(Counting comprehension data)
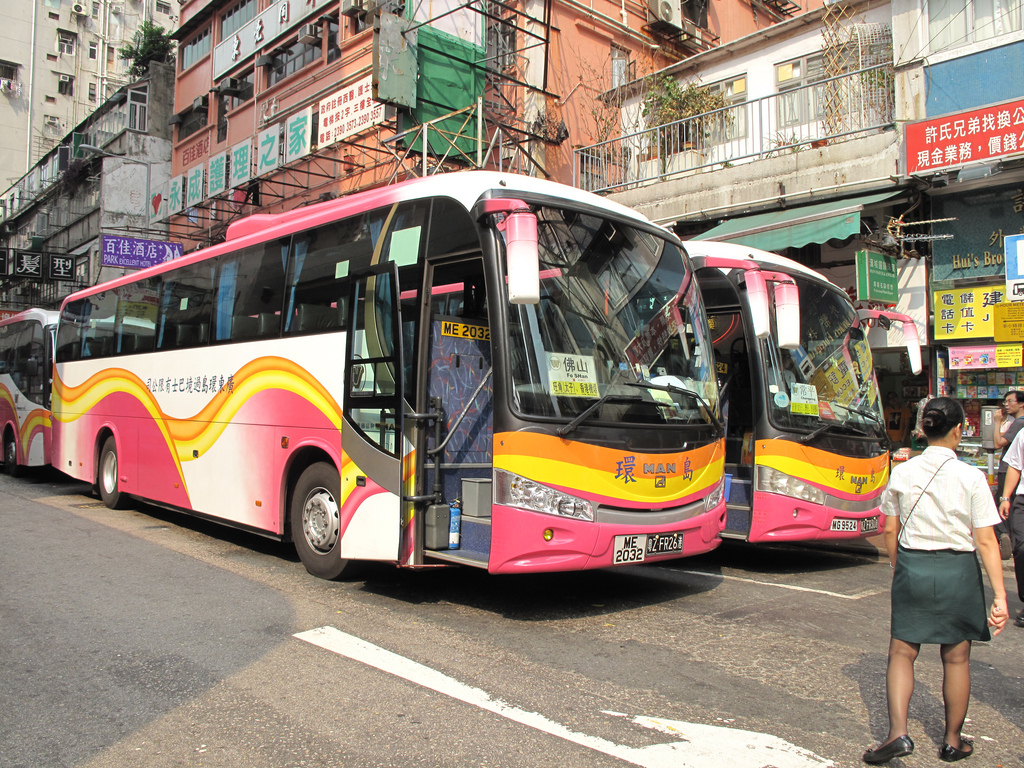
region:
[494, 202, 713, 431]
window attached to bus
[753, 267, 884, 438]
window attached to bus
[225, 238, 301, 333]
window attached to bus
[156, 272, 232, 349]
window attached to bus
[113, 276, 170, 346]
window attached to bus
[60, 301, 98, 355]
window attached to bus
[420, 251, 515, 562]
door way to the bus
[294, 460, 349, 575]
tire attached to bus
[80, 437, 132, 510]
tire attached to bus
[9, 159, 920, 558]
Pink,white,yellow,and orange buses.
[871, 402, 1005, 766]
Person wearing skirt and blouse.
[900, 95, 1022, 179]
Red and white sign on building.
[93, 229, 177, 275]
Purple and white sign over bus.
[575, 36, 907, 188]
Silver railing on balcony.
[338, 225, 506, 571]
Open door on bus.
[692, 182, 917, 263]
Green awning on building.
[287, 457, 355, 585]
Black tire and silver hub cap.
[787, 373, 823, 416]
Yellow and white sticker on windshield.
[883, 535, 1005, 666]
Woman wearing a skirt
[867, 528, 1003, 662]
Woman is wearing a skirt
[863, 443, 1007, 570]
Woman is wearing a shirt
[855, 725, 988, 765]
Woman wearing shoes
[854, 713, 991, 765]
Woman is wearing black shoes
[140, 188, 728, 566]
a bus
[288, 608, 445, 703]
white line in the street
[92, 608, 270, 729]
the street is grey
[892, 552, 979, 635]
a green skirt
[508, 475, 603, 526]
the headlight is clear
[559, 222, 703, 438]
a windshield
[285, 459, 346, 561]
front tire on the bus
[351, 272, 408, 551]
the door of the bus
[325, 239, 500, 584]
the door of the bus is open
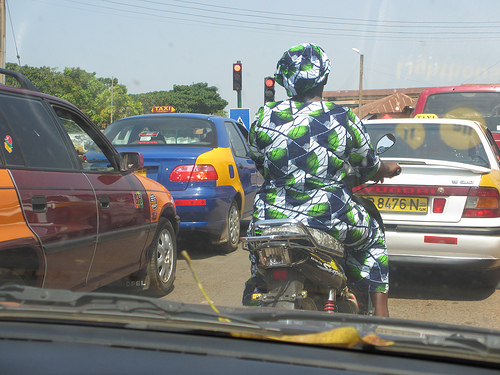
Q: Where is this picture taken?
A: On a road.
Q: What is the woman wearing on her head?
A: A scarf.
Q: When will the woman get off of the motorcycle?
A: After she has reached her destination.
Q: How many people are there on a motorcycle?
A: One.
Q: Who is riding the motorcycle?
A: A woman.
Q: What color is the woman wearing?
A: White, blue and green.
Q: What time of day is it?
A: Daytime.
--
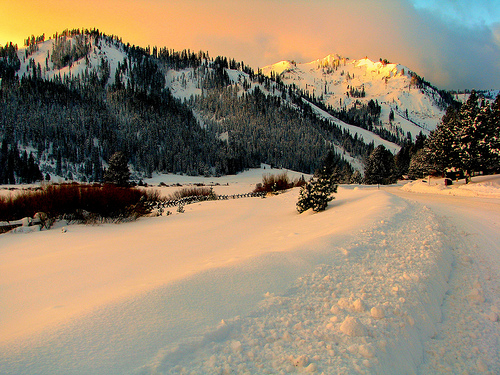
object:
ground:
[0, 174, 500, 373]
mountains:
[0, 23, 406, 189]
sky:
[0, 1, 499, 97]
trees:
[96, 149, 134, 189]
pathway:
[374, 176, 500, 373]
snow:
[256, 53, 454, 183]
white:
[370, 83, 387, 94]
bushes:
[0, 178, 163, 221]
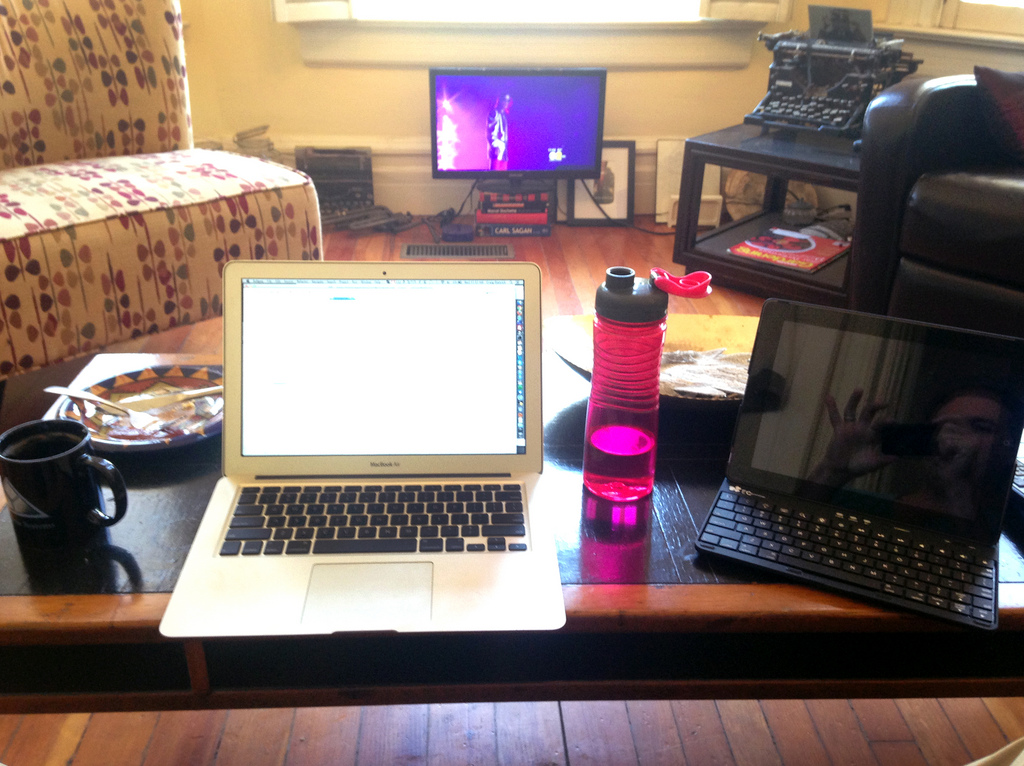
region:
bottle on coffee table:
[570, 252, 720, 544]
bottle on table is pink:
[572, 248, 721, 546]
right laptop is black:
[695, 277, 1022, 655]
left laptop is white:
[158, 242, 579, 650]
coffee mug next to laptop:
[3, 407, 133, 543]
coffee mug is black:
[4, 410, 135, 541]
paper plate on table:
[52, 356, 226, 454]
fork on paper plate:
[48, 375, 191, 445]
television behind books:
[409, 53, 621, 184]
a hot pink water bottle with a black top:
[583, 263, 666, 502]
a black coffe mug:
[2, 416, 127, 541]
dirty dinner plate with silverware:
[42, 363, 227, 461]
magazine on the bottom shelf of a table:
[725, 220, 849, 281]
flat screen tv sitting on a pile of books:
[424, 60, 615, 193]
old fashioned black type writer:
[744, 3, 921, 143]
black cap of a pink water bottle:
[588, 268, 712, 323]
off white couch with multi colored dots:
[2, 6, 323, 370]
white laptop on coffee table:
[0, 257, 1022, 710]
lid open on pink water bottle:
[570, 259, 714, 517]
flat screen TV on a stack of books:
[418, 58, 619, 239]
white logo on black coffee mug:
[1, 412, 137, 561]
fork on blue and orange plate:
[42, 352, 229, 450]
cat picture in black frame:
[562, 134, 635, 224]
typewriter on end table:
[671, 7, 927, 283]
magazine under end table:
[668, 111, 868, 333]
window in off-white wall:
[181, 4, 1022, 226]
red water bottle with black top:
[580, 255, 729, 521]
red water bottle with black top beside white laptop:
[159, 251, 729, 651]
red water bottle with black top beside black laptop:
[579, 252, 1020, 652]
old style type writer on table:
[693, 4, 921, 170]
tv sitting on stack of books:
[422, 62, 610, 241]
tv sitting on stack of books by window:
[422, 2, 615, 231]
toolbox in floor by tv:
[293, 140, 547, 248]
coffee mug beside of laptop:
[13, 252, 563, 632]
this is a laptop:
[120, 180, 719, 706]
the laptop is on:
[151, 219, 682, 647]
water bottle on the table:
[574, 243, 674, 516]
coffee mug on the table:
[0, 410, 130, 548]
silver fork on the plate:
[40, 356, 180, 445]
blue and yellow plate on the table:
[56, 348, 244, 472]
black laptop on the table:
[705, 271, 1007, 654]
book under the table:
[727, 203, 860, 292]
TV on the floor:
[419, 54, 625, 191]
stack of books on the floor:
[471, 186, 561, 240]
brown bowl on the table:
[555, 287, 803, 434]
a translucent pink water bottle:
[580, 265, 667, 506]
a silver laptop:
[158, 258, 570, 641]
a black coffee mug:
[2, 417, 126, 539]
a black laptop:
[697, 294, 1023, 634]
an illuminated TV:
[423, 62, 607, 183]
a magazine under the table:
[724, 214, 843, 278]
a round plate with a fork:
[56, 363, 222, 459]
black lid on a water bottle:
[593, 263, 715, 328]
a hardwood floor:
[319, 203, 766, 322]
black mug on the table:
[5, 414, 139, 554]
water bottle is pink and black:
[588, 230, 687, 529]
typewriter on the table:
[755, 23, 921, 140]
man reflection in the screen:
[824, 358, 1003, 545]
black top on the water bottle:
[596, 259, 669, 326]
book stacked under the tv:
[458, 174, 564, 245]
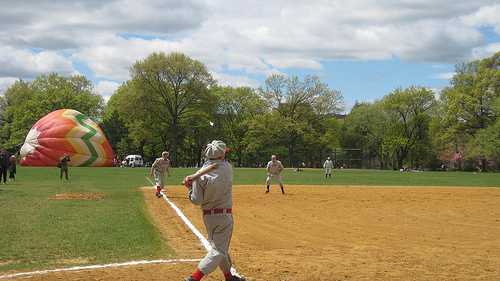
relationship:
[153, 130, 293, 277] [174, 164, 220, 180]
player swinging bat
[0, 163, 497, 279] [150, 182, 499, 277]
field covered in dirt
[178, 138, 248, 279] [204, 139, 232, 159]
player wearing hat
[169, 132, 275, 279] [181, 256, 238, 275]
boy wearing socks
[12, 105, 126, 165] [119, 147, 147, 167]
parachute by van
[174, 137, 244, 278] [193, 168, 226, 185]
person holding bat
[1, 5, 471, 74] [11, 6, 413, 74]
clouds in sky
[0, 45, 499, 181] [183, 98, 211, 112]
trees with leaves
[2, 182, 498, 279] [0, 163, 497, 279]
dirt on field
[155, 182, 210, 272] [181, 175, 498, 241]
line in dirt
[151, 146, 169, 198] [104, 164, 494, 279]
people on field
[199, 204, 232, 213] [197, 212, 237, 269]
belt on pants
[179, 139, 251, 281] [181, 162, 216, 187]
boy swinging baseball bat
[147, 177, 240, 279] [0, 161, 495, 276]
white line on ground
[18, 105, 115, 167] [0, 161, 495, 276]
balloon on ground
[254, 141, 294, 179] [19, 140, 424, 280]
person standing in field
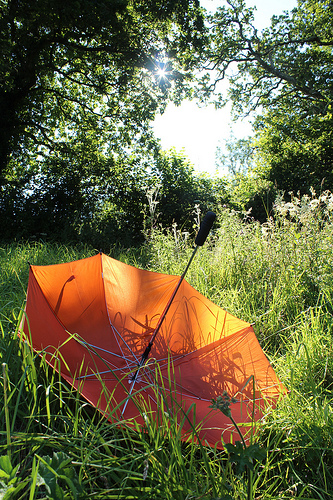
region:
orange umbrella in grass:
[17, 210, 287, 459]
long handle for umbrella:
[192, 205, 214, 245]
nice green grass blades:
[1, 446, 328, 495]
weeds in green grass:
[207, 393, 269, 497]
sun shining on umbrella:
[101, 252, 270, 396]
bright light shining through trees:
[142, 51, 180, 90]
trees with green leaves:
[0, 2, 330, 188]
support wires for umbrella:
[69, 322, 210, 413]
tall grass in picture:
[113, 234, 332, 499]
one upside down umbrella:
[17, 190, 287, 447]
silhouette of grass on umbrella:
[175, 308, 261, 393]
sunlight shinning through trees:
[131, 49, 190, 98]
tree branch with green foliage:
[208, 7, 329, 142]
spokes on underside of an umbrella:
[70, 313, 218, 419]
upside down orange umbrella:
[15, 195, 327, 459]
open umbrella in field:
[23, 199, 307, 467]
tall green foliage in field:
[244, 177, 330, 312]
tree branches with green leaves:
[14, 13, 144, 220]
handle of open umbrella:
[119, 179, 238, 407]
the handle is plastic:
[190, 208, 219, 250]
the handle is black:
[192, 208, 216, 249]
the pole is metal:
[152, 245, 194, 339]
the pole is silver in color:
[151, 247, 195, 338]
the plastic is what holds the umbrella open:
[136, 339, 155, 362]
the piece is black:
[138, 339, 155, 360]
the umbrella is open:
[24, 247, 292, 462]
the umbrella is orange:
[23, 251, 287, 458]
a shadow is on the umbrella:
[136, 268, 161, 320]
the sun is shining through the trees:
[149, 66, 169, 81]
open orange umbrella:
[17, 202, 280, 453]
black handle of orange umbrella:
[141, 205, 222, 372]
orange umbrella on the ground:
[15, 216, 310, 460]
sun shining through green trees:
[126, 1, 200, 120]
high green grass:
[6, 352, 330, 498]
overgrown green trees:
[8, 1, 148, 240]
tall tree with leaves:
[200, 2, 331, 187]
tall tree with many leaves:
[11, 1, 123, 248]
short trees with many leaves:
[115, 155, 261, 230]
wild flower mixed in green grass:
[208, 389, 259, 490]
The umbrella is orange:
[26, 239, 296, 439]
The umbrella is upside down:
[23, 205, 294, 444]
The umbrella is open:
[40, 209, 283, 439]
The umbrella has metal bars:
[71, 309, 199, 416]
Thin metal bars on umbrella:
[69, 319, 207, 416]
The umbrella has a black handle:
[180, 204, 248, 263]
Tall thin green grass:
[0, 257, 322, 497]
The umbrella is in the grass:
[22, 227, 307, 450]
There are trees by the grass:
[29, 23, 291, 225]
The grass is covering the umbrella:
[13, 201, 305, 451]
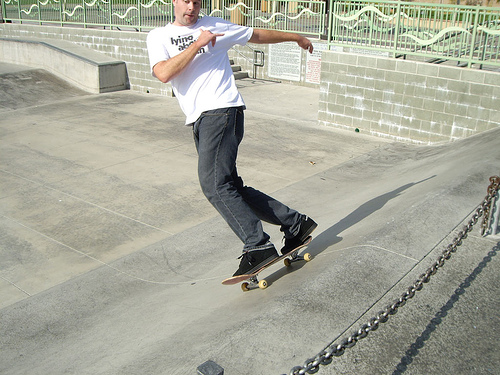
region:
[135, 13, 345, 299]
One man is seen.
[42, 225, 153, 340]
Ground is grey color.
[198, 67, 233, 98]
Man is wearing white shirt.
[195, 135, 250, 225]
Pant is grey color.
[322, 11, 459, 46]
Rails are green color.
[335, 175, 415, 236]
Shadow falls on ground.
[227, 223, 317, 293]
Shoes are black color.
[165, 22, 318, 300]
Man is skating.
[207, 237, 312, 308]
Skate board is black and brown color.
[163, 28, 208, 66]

TO DO – List each line in the entries that contains the word "through".

RESULT OF THIS TASK –
bright light shining through trees:
sunlight shinning through trees:
the sun is shining through the trees:
sun shining through green trees:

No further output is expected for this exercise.